Kept these imprisoned children of the Hours

 Within my hand,—and then, elate and gay,

 I hastened to the spot whence I had come

That I might their present it—O! to Whom?

                              —P.B. Shelley                                                                          

 (I) On the basis of your understanding of the poem answer the following questions with the help of the given options:

(a) The poet had dreamt that ……………

  (i) bare summer had given way to spring

(ii) spring suddenly changed to winter

 (iii) summer and winter were together

 (iv) bare winter had changed to spring

 (b) The poet had wandered in his dream ………………….

 (i) on to a bank of turf

(ii) under the river

 (iii) under a copse round the bosom of the stream

(iv) into a dream

(c) What the poet saw growing along the banks were …………………

  (i) a variety of flowers

(ii) a variety of cows

(iii) his fair eyes awakened

(iv) a dazzling of sunshine

 (d) The poet imagined that ……………

  (i) kept the flowers as a gift

(ii) made the flowers into a nosegay

 (iii) the flowers present themselves

(iv) the flowers were opposed to one another

(II) Answer the following questions briefly.

(a) Where was the poet led in his dream?

(b) Describe two characteristics of the copse.

(c) What was growing in the hedge?

(d) What flowers grew close to the river’s edge?

(e) Why did the bulrushes soothe the eye? 

(f) Why had the poet hastened back to the spot from where he had come?

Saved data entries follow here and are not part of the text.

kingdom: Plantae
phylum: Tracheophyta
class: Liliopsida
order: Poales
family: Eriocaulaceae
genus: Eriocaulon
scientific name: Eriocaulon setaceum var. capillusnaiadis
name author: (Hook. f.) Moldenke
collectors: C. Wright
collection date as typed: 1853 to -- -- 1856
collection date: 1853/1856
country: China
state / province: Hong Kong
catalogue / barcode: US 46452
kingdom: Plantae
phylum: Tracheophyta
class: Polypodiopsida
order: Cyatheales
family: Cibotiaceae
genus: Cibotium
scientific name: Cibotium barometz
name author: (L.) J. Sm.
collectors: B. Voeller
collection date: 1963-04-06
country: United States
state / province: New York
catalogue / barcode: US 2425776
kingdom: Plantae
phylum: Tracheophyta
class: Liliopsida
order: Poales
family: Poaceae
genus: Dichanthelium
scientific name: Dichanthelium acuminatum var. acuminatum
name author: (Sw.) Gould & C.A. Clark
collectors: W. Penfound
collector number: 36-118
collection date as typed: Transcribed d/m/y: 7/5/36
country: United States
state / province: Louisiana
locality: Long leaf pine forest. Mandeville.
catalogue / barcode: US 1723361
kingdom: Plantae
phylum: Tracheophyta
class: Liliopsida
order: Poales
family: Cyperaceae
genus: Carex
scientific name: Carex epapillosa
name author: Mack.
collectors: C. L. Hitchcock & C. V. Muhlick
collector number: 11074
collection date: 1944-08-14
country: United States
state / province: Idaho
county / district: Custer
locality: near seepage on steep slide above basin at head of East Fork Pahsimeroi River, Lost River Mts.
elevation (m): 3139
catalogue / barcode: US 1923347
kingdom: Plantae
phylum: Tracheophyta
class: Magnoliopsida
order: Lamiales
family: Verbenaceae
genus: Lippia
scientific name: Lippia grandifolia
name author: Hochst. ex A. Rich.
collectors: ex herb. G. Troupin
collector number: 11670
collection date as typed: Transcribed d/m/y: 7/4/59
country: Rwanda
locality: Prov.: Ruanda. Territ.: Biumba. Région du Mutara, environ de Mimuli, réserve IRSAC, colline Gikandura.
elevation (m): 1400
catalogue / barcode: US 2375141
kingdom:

(III) Find words from the passage which mean the same as:

(a) earth (verse 2)

(b) blue (verse 3)

 Ans. (I) (a) (iv) bare winter had changed to spring

 (b) (i) on to a bank of turf

(c) (i) a variety of flowers

 (d) (ii) made the flowers into a nosegay

(II) (a) The poet has led astray towards the sound of waters in his dream.

 (b) The copse had greenery covering the stream and was hidden by it in the water.

 (c) In the hedge eglantine flowers, cow-bind cherry and wild roses were growing.

 (d) Close to the river’s edge grew broad flag-flowers, and floating water lilies.

(e) The bulrushes soothed the eye because of their deep green colour white added a sober’ sheen to the plants.

 (f) The poet had hastened back to the spot because he wanted to present the nosegay of coloured flowers to someone but did not know to whom.